Pete or Peter is very “German”. Our interview was straight to the point and he offered us clear and direct answers about his experiences first travelling to New Zealand and then deciding to move to Ashburton for a year because, as he told us, he “wasn’t done with it yet.” Yet, he has that “twist” that many travellers develop from absorbing elements of the culture and lifestyles they seek to explore and engage with.
Pete didn’t even know where New Zealand was before coming here. His first impression was that “the street were so much bigger… Twice the size of European streets.” What baffled him more was that “people wore boots with shoes.” He tells us that his initial sense of place was challenged in many ways, especially since he didn’t start work for a couple of weeks after he arrived. He tells us that one of the most challenging things for him was to get an IRD number. Apart from that and the slight language barrier, he nevertheless admits that there were no real challenges for him. Once he joined the garage in which he still works however, his life here started flowing more fluidly. He explains that work grounded him and that from then on, everything was easy. “You meet people, you go to the pub with him and from there everything is a lot easier.”

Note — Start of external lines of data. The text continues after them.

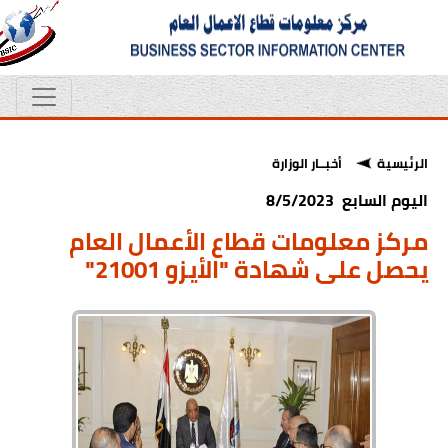
الرئيسية
أخبــار الوزارة
اليوم السابع 8/5/2023
مركز معلومات قطاع الأعمال العام
يحصل على شهادة "الأيزو 21001"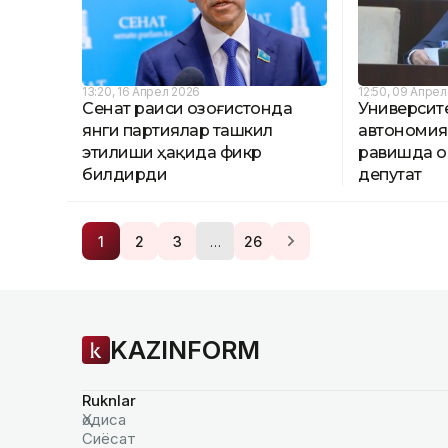
13:20, 16 Апрел 2026
12:50, 09 Апре
Сенат раиси Қозоғистонда
Университ
янги партиялар ташкил
автономия
этилиши ҳақида фикр
равишда 
билдирди
депутат
…
1
2
3
26
KAZINFORM
Ruknlar
Ҳодиса
Сиёсат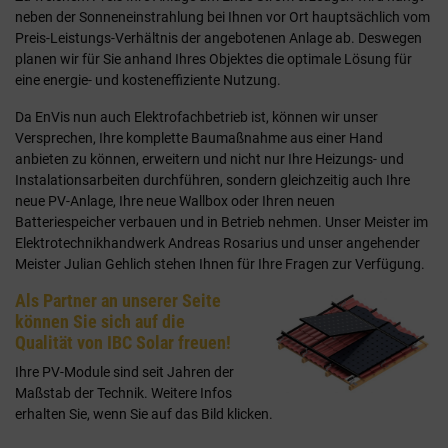
neben der Sonneneinstrahlung bei Ihnen vor Ort hauptsächlich vom
Preis-Leistungs-Verhältnis der angebotenen Anlage ab. Deswegen
planen wir für Sie anhand Ihres Objektes die optimale Lösung für
eine energie- und kosteneffiziente Nutzung.
Da EnVis nun auch Elektrofachbetrieb ist, können wir unser
Versprechen, Ihre komplette Baumaßnahme aus einer Hand
anbieten zu können, erweitern und nicht nur Ihre Heizungs- und
Instalationsarbeiten durchführen, sondern gleichzeitig auch Ihre
neue PV-Anlage, Ihre neue Wallbox oder Ihren neuen
Batteriespeicher verbauen und in Betrieb nehmen. Unser Meister im
Elektrotechnikhandwerk Andreas Rosarius und unser angehender
Meister Julian Gehlich stehen Ihnen für Ihre Fragen zur Verfügung.
Als Partner an unserer Seite
können Sie sich auf die
Qualität von IBC Solar freuen!
Ihre PV-Module sind seit Jahren der
Maßstab der Technik. Weitere Infos
erhalten Sie, wenn Sie auf das Bild klicken.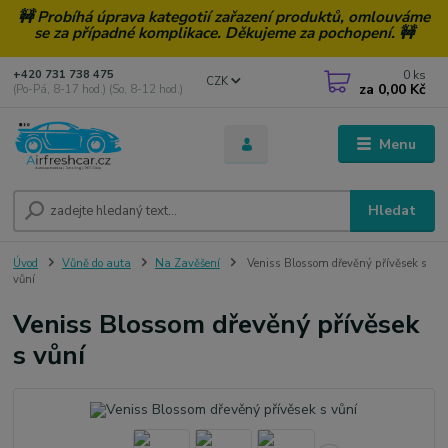
🚧 Probíhá úprava kategotií zařazení produktů, omlouváme
se za případné komplikace. Děkujeme za pochopení. 🚧
0
ks
+420 731 738 475
CZK
za
0,00 Kč
(Po-Pá, 8-17 hod.) (So, 8-12 hod.)
Menu
Hledat
Úvod
Vůně do auta
Na Zavěšení
Veniss Blossom dřevěný přívěsek s
vůní
Veniss Blossom dřevěný přívěsek
s vůní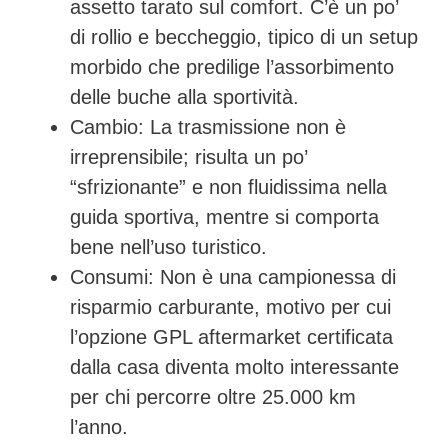
assetto tarato sul comfort. C’è un po’
di rollio e beccheggio, tipico di un setup
morbido che predilige l’assorbimento
delle buche alla sportività.
Cambio:
La trasmissione non è
irreprensibile; risulta un po’
“sfrizionante” e non fluidissima nella
guida sportiva, mentre si comporta
bene nell’uso turistico.
Consumi:
Non è una campionessa di
risparmio carburante, motivo per cui
l’opzione GPL aftermarket certificata
dalla casa diventa molto interessante
per chi percorre oltre 25.000 km
l’anno.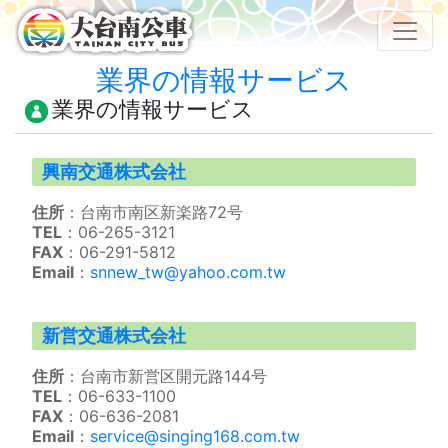
Toggl
業界の情報サービス
業界の情報サービス
興南交通株式会社
住所
：台南市南区新楽路72号
TEL
：06-265-3121
FAX
：06-291-5812
Email
：
snnew_tw@yahoo.com.tw
新営交通株式会社
住所
：台南市新営区開元路144号
TEL
：06-633-1100
FAX
：06-636-2081
Email
：
service@singing168.com.tw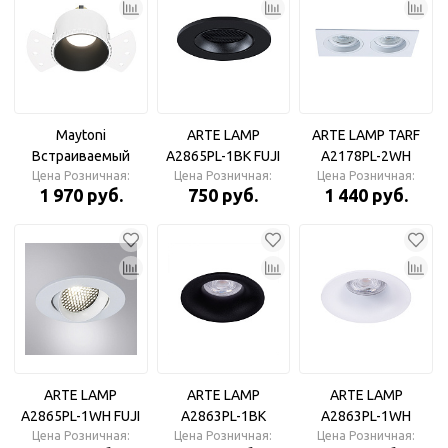
Maytoni
ARTE LAMP
ARTE LAMP TARF
Встраиваемый
A2865PL-1BK FUJI
A2178PL-2WH
светильник Share
Цена Розничная:
Цена Розничная:
Светильник
Цена Розничная:
Светильник
1 970 руб.
750 руб.
1 440 руб.
DL051-01-GU10-RD-
WB
ARTE LAMP
ARTE LAMP
ARTE LAMP
A2865PL-1WH FUJI
A2863PL-1BK
A2863PL-1WH
Цена Розничная:
Светильник
CORNO Светильник
Цена Розничная:
CORNO Светильник
Цена Розничная: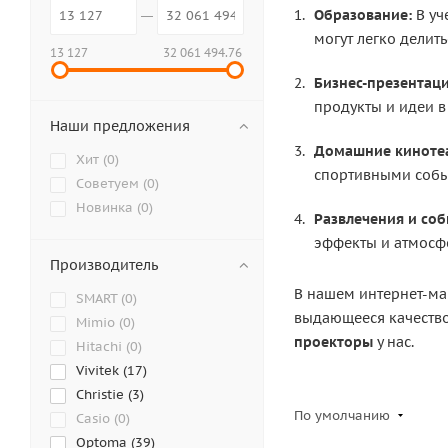
Образование:
В уч
могут легко делит
13 127
32 061 494.76
Бизнес-презентаци
продукты и идеи в
Наши предложения
Домашние киноте
Хит (
0
)
спортивными собы
Советуем (
0
)
Новинка (
0
)
Развлечения и соб
эффекты и атмосф
Производитель
В нашем интернет-ма
SMART (
0
)
выдающееся качество
Mimio (
0
)
проекторы
у нас.
Hitachi (
0
)
Vivitek (
17
)
Christie (
3
)
По умолчанию
Casio (
0
)
Optoma (
39
)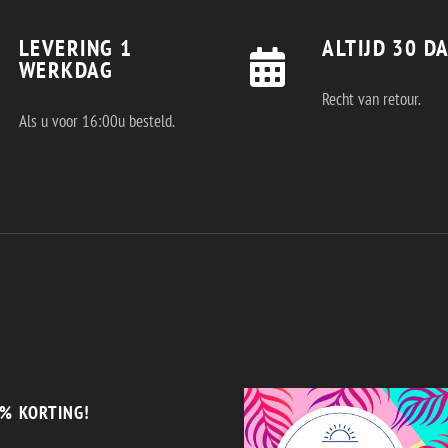
LEVERING 1
ALTIJD 30 D
WERKDAG
Recht van retour.
Als u voor 16:00u besteld.
% KORTING!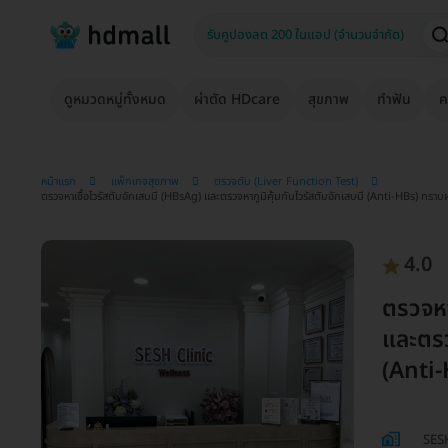
ดูหมวดหมู่ทั้งหมด
ผ่าตัด HDcare
สุขภาพ
ทำฟัน
ค
หน้าแรก
แพ็กเกจสุขภาพ
ตรวจตับ (Liver Function Test)
ตรวจหาเชื้อไวรัสตับอักเสบบี (HBsAg) และตรวจหาภูมิคุ้มกันไวรัสตับอักเสบบี (Anti-HBs) ทราบ
4.0
ตรวจหา
และตรว
(Anti-
SESH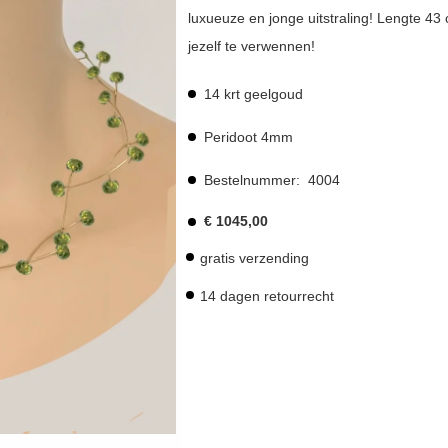
luxueuze en jonge uitstraling! Lengte 43
jezelf te verwennen!
14 krt geelgoud
Peridoot 4mm
Bestelnummer:
4004
€
1045,00
gratis verzending
14 dagen retourrecht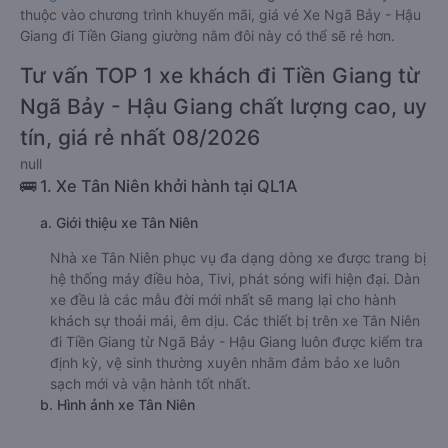
thuộc vào chương trình khuyến mãi, giá vé Xe Ngã Bảy - Hậu
Giang đi Tiền Giang giường nằm đôi này có thể sẽ rẻ hơn.
Tư vấn TOP 1 xe khách đi Tiền Giang từ
Ngã Bảy - Hậu Giang chất lượng cao, uy
tín, giá rẻ nhất 08/2026
null
🚌 1. Xe Tân Niên khởi hành tại QL1A
a. Giới thiệu xe Tân Niên
Nhà xe Tân Niên phục vụ đa dạng dòng xe được trang bị
hệ thống máy điều hòa, Tivi, phát sóng wifi hiện đại. Dàn
xe đều là các mẫu đời mới nhất sẽ mang lại cho hành
khách sự thoải mái, êm dịu. Các thiết bị trên xe Tân Niên
đi Tiền Giang từ Ngã Bảy - Hậu Giang luôn được kiểm tra
định kỳ, vệ sinh thường xuyên nhằm đảm bảo xe luôn
sạch mới và vận hành tốt nhất.
b. Hình ảnh xe Tân Niên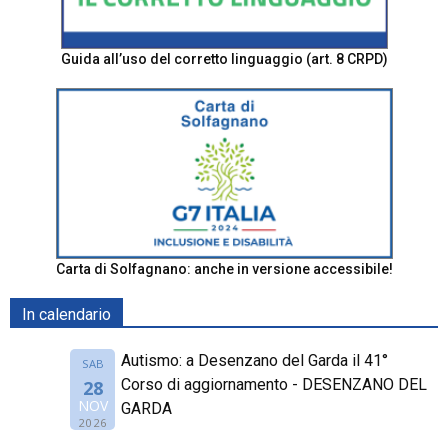
Guida all’uso del corretto linguaggio (art. 8 CRPD)
Carta di Solfagnano: anche in versione accessibile!
In calendario
Autismo: a Desenzano del Garda il 41°
SAB
Corso di aggiornamento - DESENZANO DEL
28
NOV
GARDA
2026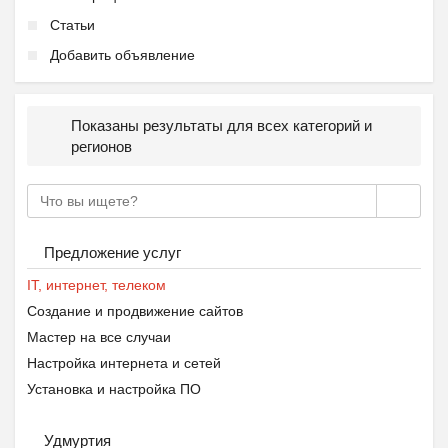
Статьи
Добавить объявление
Показаны результаты для всех категорий и
регионов
Предложение услуг
IT, интернет, телеком
Создание и продвижение сайтов
Мастер на все случаи
Настройка интернета и сетей
Установка и настройка ПО
Удмуртия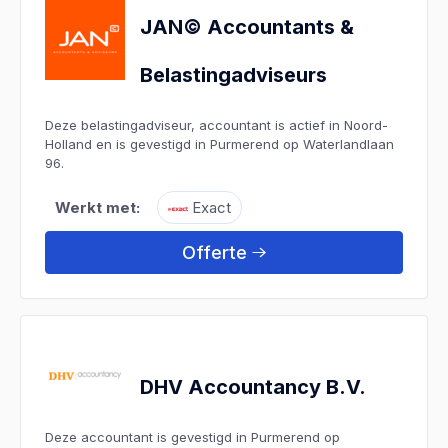
JAN© Accountants &
Belastingadviseurs
Deze belastingadviseur, accountant is actief in Noord-
Holland en is gevestigd in Purmerend op Waterlandlaan
96.
Werkt met:
Exact
Offerte
DHV Accountancy B.V.
Deze accountant is gevestigd in Purmerend op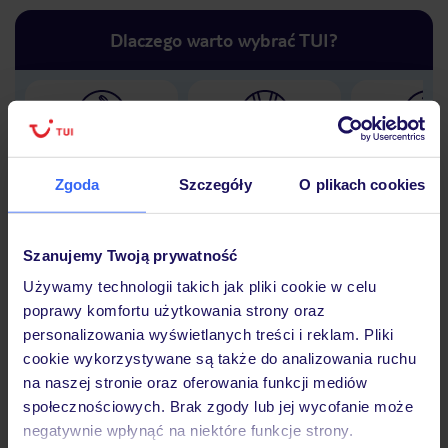
Dlaczego warto wybrać TUI?
Lider niskich cen
Największe biuro
30 lat w P
podróży w Polsce
Zgoda
Szczegóły
O plikach cookies
Szanujemy Twoją prywatność
Używamy technologii takich jak pliki cookie w celu
Hotel
poprawy komfortu użytkowania strony oraz
personalizowania wyświetlanych treści i reklam. Pliki
cookie wykorzystywane są także do analizowania ruchu
Opinie
na naszej stronie oraz oferowania funkcji mediów
społecznościowych. Brak zgody lub jej wycofanie może
negatywnie wpłynąć na niektóre funkcje strony.
Pokoje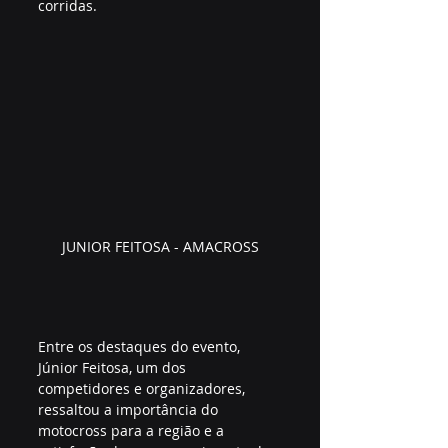
corridas.
JUNIOR FEITOSA - AMACROSS
Entre os destaques do evento, 
Júnior Feitosa, um dos 
competidores e organizadores, 
ressaltou a importância do 
motocross para a região e a 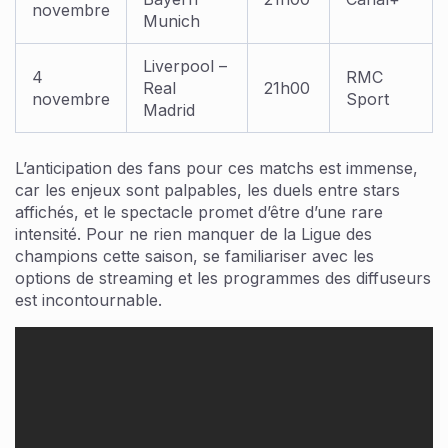
novembre
Munich
Liverpool –
4
RMC
Real
21h00
novembre
Sport
Madrid
L’anticipation des fans pour ces matchs est immense,
car les enjeux sont palpables, les duels entre stars
affichés, et le spectacle promet d’être d’une rare
intensité. Pour ne rien manquer de la Ligue des
champions cette saison, se familiariser avec les
options de streaming et les programmes des diffuseurs
est incontournable.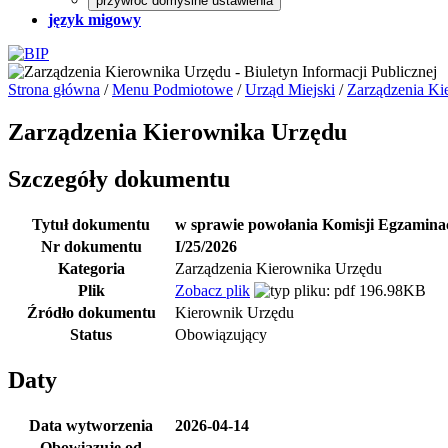
przywróć domyślne ustawienia
język migowy
Strona główna
/
Menu Podmiotowe
/
Urząd Miejski
/
Zarządzenia Ki
Zarządzenia Kierownika Urzędu
Szczegóły dokumentu
Tytuł dokumentu
w sprawie powołania Komisji Egzamina
Nr dokumentu
I/25/2026
Kategoria
Zarządzenia Kierownika Urzędu
Plik
Zobacz plik
196.98KB
Źródło dokumentu
Kierownik Urzędu
Status
Obowiązujący
Daty
Data wytworzenia
2026-04-14
Obowiązuje od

If there in anything to take from Pete’s musings about life in New Zealand as a migrant, it is the clear perspective he has of “home”. This was a concept that we were particularly interested in when developing Crossing The Bridge. Theories of home and the ways in which human beings embody space have punctuated anthropological inquiry because of our fascination as social and cultural beings with defining our experience of the world and place in it on the basis of how we situate ourselves within the different realities we engage with. As far as Pete is concerned, he developed a more astute sense of what “home” means to him once he detached himself from Germany and from what had ultimately always been his home… Discussing this concept with Pete, it becomes apparent that he has indeed created a home right here, in Ashburton; on Cambridge Street; even though he has lived here for a much shorter time than many of our other participants. We had to find out why…
Pete tells us about the potluck dinners that he attends on a regular basis and the people that he meets at his local supermarket. It strikes me that even though he has only been here for eight weeks, he already has a local supermarket. Writer Taiye Selasi developed a theory linking our understanding of home or our local place with three Rs: rituals, relationships, restrictions and Pete’s experience living in New Zealand is definitely anchored in his own three Rs. Pete’s sense of belonging is not, unlike many, “multinational”. His experience of “home” is localised. He finds it in the routine that he has developed for himself; such as talking to his girlfriend every morning during his break, the places that he goes mountain- biking, the pubs he goes to with his workmates and the humour with which he reflects of Ashburtonians and of our day to day lives. There are also many more Germans now than in 2006, when he came to New Zealand for the first time and that probably helps! In addition to this, he feels comfortable in New Zealand because on a more rhetorical level, he is aware of the fact that while he is foreign, he doesn’t portray difference in the same way that other more “ethnic” migrants do and that this fact has opened up more opportunities for him to engage and connect with locals. Nevertheless, he tells us that he has been through some awkward situations in New Zealand, especially when people find out where he is from. His response; with a shrug and a cheeky smile is that “yeah…people will always judge you until they get to know you.”
Talking with Pete gave us the context to explore what identity means when thinking about migrants. When we ask, “Where are you from?” Taiye Selasi explains that we are using a kind of shorthand. It isn’t the specificity of the answer that we should focus on when considering the social implications of the migrant experience ; it’s the intention of the question.
What are we really seeking, though, when we ask where someone comes from? And what are we really seeing when we hear an answer? Is it curiosity or are we using this question as a mirror for making sense of our place within our own reality and ultimately our own home?